_INPUT:_

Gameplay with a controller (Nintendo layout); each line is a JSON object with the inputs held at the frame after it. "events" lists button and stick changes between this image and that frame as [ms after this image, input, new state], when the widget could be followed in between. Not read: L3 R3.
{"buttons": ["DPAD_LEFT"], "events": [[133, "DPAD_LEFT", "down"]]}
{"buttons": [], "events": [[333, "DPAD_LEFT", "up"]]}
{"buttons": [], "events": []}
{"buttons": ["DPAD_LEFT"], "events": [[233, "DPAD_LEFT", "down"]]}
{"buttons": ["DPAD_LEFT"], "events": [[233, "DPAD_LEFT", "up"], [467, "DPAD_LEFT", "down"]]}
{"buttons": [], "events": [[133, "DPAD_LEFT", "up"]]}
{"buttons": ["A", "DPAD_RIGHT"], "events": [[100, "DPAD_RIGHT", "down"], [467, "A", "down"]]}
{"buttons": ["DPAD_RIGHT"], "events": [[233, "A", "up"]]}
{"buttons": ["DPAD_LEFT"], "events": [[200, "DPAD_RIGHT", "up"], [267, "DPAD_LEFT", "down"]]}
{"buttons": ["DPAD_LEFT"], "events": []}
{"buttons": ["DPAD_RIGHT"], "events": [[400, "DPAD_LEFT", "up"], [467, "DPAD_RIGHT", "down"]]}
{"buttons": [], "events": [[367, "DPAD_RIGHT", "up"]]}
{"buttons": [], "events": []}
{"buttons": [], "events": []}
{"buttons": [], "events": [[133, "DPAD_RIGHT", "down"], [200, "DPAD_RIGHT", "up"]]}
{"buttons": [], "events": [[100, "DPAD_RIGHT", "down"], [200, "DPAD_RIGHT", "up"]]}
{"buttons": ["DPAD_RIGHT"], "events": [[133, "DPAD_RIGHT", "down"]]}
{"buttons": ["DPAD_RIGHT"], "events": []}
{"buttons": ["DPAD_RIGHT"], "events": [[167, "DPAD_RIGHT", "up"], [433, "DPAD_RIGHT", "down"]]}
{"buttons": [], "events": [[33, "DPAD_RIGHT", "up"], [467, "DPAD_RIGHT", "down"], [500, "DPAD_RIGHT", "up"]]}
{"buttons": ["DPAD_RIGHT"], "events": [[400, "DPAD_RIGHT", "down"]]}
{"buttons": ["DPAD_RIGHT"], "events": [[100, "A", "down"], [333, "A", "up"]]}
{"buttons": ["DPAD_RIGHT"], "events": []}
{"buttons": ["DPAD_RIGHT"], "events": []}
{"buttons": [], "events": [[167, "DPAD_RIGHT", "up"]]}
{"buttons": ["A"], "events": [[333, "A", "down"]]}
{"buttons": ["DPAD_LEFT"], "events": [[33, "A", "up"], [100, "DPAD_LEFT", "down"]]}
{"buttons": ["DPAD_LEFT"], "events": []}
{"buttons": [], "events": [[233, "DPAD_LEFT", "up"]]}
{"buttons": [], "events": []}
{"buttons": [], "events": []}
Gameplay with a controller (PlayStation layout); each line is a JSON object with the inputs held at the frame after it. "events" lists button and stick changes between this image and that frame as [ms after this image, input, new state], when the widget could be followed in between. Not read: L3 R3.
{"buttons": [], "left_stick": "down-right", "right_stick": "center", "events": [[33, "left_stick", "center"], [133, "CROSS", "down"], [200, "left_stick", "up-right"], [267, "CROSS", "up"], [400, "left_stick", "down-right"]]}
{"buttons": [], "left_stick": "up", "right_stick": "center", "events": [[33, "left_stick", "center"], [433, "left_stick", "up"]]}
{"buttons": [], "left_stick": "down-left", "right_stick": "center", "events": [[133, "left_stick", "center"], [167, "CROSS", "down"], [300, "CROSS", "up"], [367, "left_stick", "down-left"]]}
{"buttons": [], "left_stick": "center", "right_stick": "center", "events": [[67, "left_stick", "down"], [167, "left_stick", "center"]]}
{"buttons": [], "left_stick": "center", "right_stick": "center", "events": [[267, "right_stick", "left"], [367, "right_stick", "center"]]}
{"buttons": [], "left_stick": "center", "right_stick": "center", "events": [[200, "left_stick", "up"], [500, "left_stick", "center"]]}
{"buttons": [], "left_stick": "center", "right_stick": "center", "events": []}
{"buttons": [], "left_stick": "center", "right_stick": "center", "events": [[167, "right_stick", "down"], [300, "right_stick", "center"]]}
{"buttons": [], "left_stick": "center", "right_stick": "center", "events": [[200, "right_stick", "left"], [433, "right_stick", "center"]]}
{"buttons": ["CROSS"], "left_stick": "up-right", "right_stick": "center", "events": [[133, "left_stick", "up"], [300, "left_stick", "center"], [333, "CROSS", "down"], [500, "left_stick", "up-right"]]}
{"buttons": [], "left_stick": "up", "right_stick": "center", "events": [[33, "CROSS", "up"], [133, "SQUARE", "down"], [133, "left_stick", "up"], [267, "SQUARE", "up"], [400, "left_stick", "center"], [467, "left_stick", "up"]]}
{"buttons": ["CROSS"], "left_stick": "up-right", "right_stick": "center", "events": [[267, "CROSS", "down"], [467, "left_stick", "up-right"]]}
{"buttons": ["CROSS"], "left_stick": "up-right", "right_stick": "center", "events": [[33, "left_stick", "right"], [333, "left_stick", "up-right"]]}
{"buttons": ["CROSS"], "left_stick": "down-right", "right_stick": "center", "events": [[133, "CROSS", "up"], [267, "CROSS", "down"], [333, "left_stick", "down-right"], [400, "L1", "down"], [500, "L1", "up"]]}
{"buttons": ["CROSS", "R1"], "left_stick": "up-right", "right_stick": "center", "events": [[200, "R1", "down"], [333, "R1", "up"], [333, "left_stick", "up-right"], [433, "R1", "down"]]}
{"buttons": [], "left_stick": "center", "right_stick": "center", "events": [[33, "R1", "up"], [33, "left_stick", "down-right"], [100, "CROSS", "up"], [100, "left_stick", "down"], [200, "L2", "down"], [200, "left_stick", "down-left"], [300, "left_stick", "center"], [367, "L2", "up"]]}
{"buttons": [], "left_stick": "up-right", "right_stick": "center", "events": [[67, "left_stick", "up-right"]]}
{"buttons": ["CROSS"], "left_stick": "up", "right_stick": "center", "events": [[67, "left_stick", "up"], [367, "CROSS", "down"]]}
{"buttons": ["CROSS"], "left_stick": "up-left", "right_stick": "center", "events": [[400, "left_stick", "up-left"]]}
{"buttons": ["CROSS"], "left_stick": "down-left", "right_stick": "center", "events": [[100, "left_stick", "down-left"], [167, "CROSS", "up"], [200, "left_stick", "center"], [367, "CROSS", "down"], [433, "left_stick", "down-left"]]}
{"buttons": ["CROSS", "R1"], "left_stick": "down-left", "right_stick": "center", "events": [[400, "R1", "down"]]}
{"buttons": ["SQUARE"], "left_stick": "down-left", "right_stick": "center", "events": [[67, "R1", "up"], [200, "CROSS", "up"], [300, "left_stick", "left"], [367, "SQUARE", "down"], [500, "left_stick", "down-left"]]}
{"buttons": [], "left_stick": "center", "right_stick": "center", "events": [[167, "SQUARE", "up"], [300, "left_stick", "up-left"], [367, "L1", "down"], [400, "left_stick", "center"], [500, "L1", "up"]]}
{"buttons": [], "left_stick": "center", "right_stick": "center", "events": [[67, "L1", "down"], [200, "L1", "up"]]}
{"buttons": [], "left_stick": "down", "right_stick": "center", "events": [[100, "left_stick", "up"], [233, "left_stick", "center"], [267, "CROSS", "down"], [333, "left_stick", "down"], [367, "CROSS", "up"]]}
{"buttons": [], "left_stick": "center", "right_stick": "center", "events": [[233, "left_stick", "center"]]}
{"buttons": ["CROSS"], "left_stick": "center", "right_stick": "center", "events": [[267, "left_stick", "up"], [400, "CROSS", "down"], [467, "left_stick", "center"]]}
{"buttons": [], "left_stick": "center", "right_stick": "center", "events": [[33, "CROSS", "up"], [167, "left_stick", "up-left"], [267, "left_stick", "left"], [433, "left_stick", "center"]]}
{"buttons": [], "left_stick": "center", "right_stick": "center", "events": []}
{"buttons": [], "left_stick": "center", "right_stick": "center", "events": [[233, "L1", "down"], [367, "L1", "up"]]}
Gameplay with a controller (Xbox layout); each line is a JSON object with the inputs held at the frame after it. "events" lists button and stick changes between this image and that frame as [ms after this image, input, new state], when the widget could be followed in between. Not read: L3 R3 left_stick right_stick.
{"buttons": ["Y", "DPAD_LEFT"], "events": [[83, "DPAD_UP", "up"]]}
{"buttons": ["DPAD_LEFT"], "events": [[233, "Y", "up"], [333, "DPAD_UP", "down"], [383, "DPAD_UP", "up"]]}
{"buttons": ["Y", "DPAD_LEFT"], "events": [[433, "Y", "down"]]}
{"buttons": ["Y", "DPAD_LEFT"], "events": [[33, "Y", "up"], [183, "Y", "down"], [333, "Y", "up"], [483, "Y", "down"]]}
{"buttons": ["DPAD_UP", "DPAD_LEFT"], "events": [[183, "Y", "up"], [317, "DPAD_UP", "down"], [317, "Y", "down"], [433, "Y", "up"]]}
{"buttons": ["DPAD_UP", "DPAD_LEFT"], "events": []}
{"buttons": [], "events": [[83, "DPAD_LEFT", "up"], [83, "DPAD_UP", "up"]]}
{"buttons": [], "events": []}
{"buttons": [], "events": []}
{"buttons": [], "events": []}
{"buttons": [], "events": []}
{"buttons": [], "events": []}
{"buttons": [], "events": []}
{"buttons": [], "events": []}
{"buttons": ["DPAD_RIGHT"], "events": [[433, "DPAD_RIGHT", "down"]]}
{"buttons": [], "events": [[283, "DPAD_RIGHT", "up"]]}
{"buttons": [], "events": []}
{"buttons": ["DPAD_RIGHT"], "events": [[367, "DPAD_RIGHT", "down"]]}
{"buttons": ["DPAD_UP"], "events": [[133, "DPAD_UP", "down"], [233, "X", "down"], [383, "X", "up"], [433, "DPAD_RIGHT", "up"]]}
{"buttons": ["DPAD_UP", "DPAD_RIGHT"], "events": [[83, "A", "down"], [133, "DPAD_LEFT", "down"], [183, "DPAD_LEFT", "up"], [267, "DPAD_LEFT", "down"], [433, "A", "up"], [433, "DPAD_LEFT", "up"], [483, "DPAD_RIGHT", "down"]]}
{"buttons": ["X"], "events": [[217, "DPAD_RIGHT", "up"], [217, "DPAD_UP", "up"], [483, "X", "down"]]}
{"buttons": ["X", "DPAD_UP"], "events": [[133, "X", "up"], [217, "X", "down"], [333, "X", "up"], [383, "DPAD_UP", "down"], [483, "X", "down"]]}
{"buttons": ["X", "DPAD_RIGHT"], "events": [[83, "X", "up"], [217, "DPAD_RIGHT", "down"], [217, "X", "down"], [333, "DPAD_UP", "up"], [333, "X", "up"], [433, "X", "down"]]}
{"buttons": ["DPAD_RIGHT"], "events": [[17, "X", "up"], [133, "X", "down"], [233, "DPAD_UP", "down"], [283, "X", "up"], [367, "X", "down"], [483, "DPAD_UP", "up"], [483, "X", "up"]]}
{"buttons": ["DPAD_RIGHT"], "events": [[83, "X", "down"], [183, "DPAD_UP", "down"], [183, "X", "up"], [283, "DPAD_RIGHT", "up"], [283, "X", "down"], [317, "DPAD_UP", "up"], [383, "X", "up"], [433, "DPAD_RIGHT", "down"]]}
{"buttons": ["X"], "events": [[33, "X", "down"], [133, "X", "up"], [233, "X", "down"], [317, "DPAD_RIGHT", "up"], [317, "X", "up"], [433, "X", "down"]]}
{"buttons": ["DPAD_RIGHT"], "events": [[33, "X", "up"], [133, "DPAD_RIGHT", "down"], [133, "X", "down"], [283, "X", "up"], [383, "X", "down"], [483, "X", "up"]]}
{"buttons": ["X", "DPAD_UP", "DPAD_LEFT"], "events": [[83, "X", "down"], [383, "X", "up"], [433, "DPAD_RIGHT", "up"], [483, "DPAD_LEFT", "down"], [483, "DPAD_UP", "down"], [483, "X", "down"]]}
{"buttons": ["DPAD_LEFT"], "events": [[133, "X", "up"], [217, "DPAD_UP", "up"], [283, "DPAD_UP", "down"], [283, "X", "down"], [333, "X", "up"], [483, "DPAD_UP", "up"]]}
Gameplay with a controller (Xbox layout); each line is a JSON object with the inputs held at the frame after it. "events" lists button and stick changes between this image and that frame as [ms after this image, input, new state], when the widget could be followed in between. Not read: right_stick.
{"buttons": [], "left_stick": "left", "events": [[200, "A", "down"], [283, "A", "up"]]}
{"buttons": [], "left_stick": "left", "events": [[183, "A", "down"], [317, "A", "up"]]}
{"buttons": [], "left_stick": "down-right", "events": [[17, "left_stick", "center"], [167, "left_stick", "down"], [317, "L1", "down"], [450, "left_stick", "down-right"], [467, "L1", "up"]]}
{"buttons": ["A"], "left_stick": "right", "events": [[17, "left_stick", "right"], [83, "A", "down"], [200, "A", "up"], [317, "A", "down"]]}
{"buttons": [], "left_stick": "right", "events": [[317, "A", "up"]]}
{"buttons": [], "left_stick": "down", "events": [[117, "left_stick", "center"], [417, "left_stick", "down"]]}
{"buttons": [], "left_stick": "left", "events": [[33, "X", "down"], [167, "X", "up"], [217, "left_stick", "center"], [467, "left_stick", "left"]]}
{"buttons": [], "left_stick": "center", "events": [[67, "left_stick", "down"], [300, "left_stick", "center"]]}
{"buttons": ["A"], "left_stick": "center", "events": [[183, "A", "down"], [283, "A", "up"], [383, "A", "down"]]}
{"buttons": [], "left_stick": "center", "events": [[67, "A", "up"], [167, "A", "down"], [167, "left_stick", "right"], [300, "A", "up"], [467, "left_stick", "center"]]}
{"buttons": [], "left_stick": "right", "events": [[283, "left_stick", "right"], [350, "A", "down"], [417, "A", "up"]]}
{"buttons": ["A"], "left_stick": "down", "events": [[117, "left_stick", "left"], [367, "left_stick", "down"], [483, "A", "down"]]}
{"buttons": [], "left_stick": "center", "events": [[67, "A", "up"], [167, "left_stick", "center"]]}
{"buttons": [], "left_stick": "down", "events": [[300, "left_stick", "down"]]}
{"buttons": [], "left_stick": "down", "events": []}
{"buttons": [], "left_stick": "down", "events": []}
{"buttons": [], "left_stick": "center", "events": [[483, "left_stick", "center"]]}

_ACTION ITEM:_ Please copy all lines of the listing in which the string "object" occurs.

_FINISHED EXERCISE:_
Gameplay with a controller (Nintendo layout); each line is a JSON object with the inputs held at the frame after it. "events" lists button and stick changes between this image and that frame as [ms after this image, input, new state], when the widget could be followed in between. Not read: L3 R3.
Gameplay with a controller (PlayStation layout); each line is a JSON object with the inputs held at the frame after it. "events" lists button and stick changes between this image and that frame as [ms after this image, input, new state], when the widget could be followed in between. Not read: L3 R3.
Gameplay with a controller (Xbox layout); each line is a JSON object with the inputs held at the frame after it. "events" lists button and stick changes between this image and that frame as [ms after this image, input, new state], when the widget could be followed in between. Not read: L3 R3 left_stick right_stick.
Gameplay with a controller (Xbox layout); each line is a JSON object with the inputs held at the frame after it. "events" lists button and stick changes between this image and that frame as [ms after this image, input, new state], when the widget could be followed in between. Not read: right_stick.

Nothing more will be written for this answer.